All too often, women are underrepresented in discussions about tech startups, innovation and venture capital. According to the 2016 CrunchBase Women in Venture report, only 7% of partners at 100 leading venture firms were women. Meanwhile, Silicon Valley Bank reported that in a 2016 survey of U.S. technology and healthcare startup executives, 70% had no women on the board of directors, and 54% had no women in executive positions, up from 66% and 46%, respectively, in 2016.
Challenging the status quo
Representation was one of many issues that female venture capitalists (VCs) discussed at the recent New Economy Summit (NEST) 2017 in Tokyo. Ernestine Fu, a venture partner at California-based Alsop Louie Partners, noted that Silicon Valley has a strong bias whereby recruiters’s judgments are skewed by their knowledge of the kind of people who have been successful entrepreneurs in the past – many of whom happen to be white men.
“One of the biggest challenges is because there’s this pattern-matching behavior, we naturally go to conformity as opposed to thinking about how can people with different backgrounds help grow startups,” said Fu, who manages a portfolio of companies in sectors such as data storage, payments and mobile analytics.
This bias disadvantages anyone who doesn’t happen to look like the most famous examples of startup success – a Sergey Brin or a Mark Zuckerberg, for example – Fu argues.
Grace Sai, CEO and co-founder of Impact Hub Singapore, said she tends not to like discussions that contrast women and men. “I’m not such a fan of this male versus female thing,” she said. “But what I think is important are female-like characteristics, whether it’s empathy, compassion or deep listening skills.”
“My message is that if there are female role models out there, they should be proud to stand out because nothing breeds success like success does,” continued Sai, who is also managing partner at Hub Ventures Fund, a startup accelerator and seed fund. “Stand up, rise up and share your story.”
Rachel Lau, co-founder of Malaysia-based RHL Ventures, said she had experienced no difficulties but, in contrast, plenty of benefits when working with men. Still, she warned women against passivity.
“If you let people discriminate against you, you’ll get discrimination,” said Lau, who works with three male partners at RHL. “If a white male says ‘Oh you’re so young and cute, you shouldn’t be so aggressive,’ I tell him, ‘You’re cute too. I’m just going to ignore you now.’”
Keep failing to win
Aside from dealing with stereotypes, the panelists addressed the importance of accepting failure, and normalizing it in cultures where it’s not tolerated.
Long before she became a VC, Lau was a competitive gymnast, and she was always reminded that there can only be three medal winners.

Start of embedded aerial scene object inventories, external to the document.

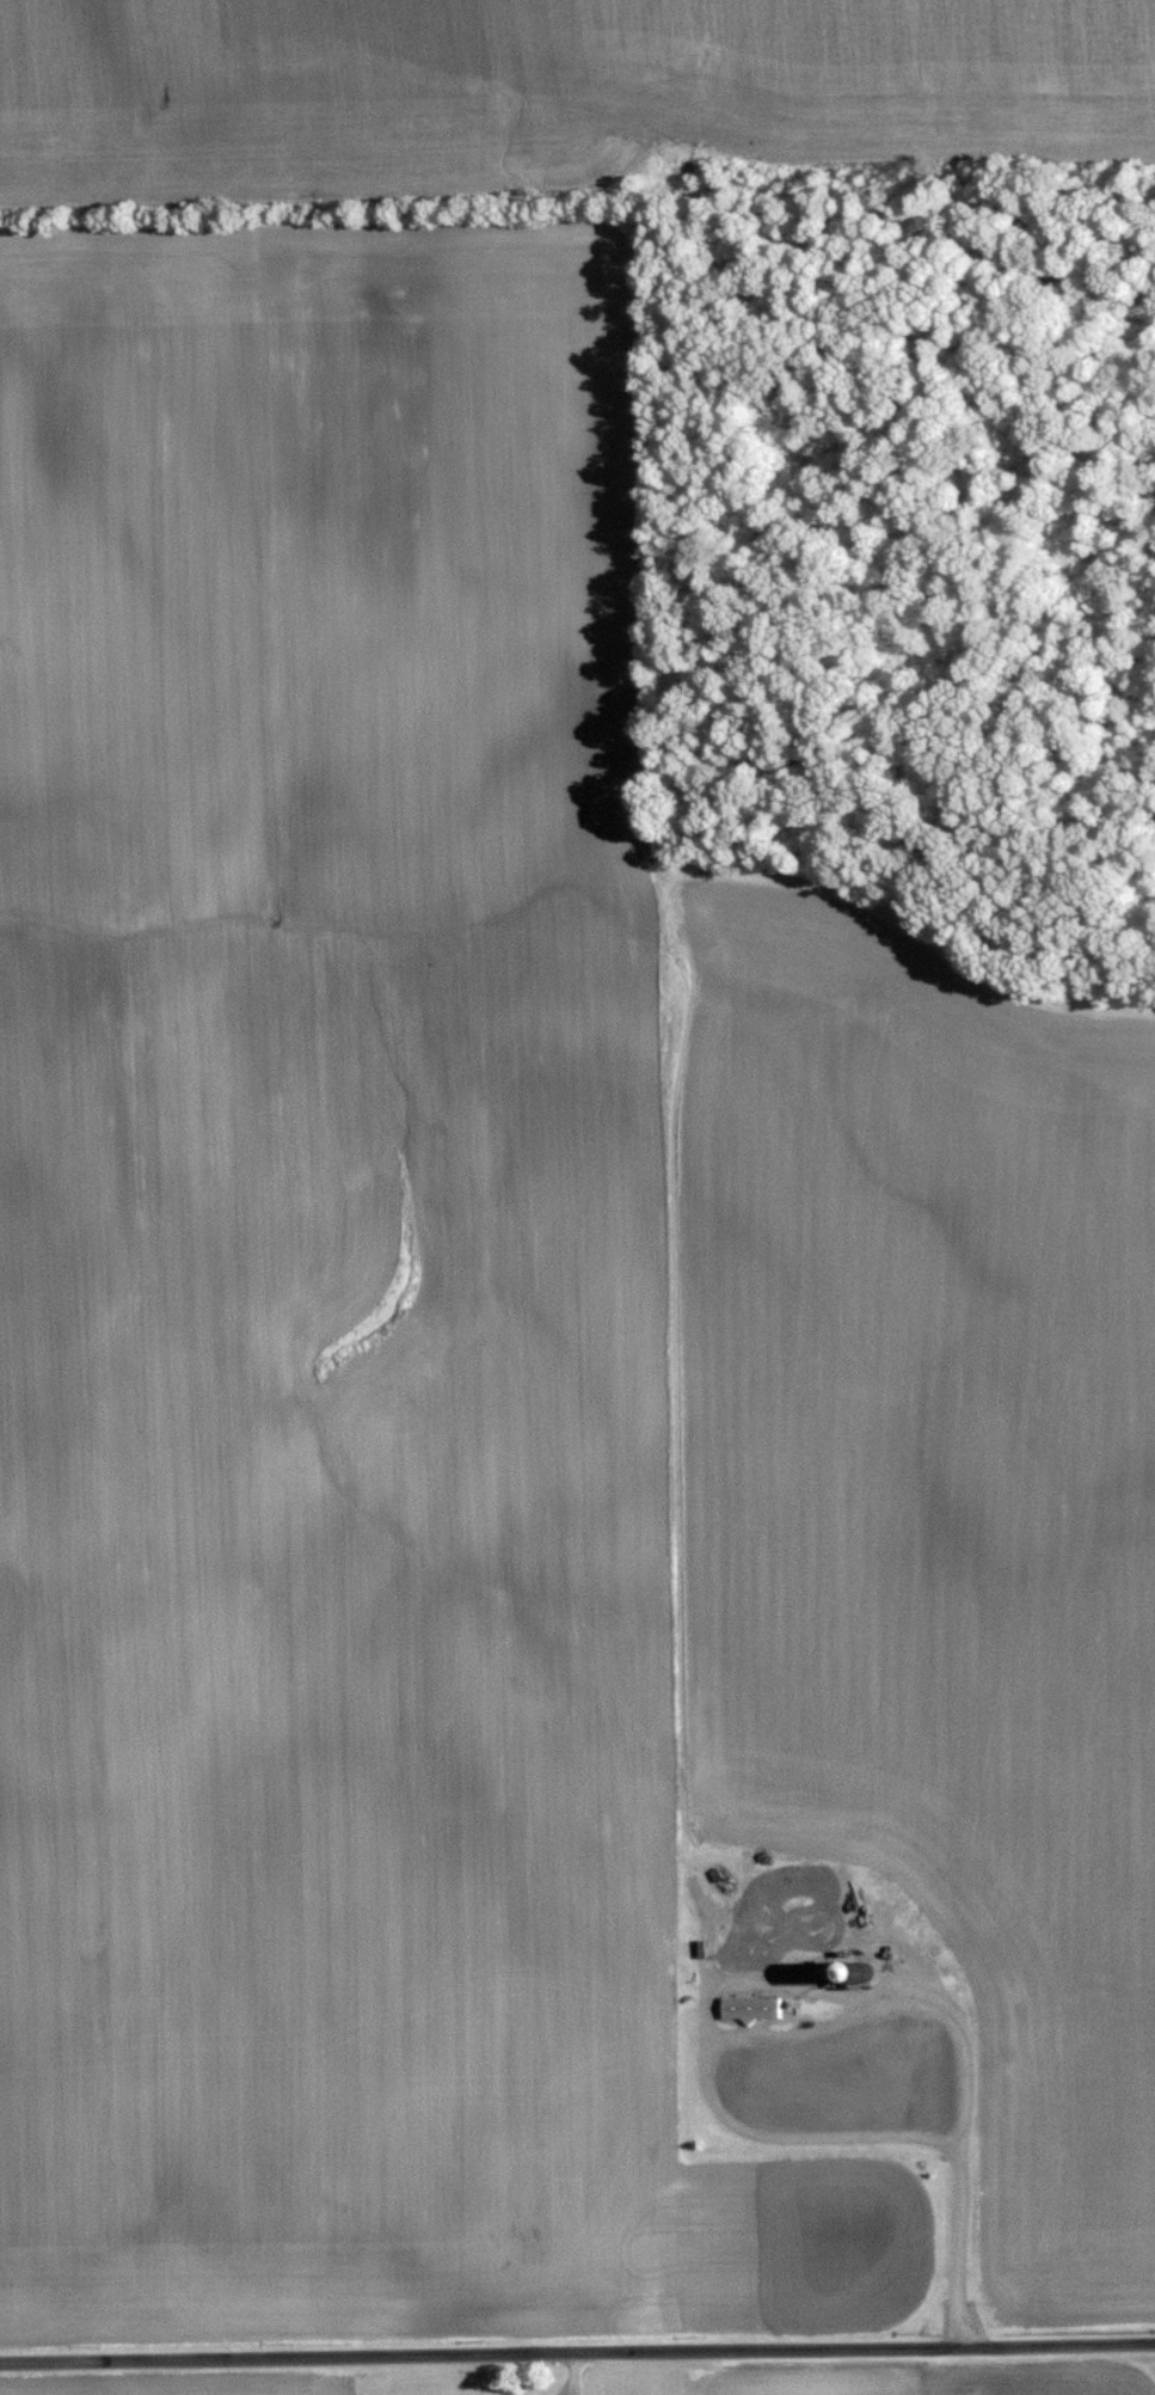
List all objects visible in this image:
building: (801, 1886)
building: (790, 1947)
building: (836, 1970)
building: (754, 2007)
building: (757, 2069)
road: (963, 2135)
road: (577, 2353)

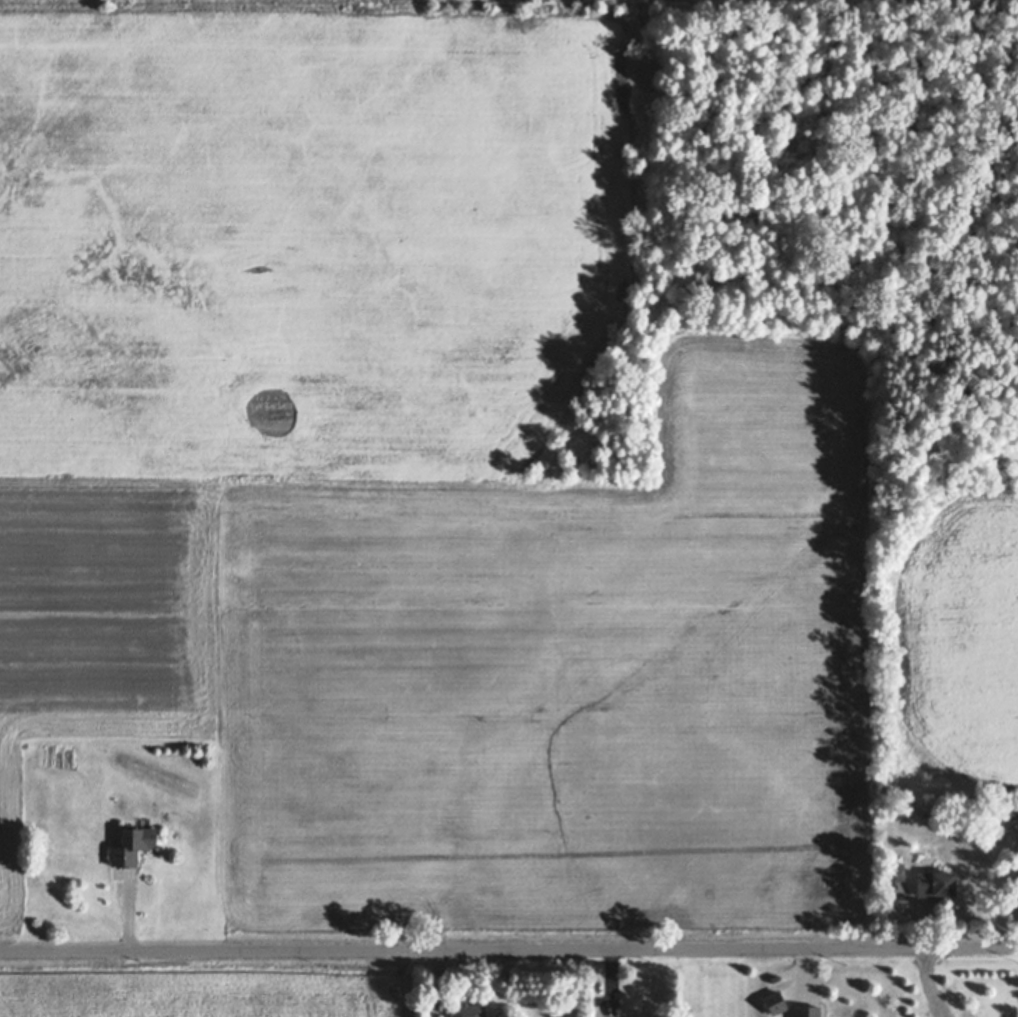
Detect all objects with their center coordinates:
building: (102, 759)
building: (1012, 815)
building: (137, 843)
building: (894, 871)
building: (935, 884)
road: (509, 952)
building: (773, 1001)
building: (473, 1011)
building: (805, 1011)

“As a competitive athlete, you’re constantly failing because it’s very hard to be No. 1 and having learned that, you strive to be always good and always win,” said Lau. “The person who wins at the end is the person who’s still there.”
“Failure is OK but quitting is not OK,” echoed Fu, who related her early difficulties in getting an internship.
“Asia is a culture that doesn’t like failure, a culture that wants us all to be perfect, but innovation means trying things that don’t work,” said Sai, whose Impact Hub hosts popular storytelling events in which entrepreneurs relate their failures. “If you find yourself in an environment where failure is not tolerated, then you have to find your own path.”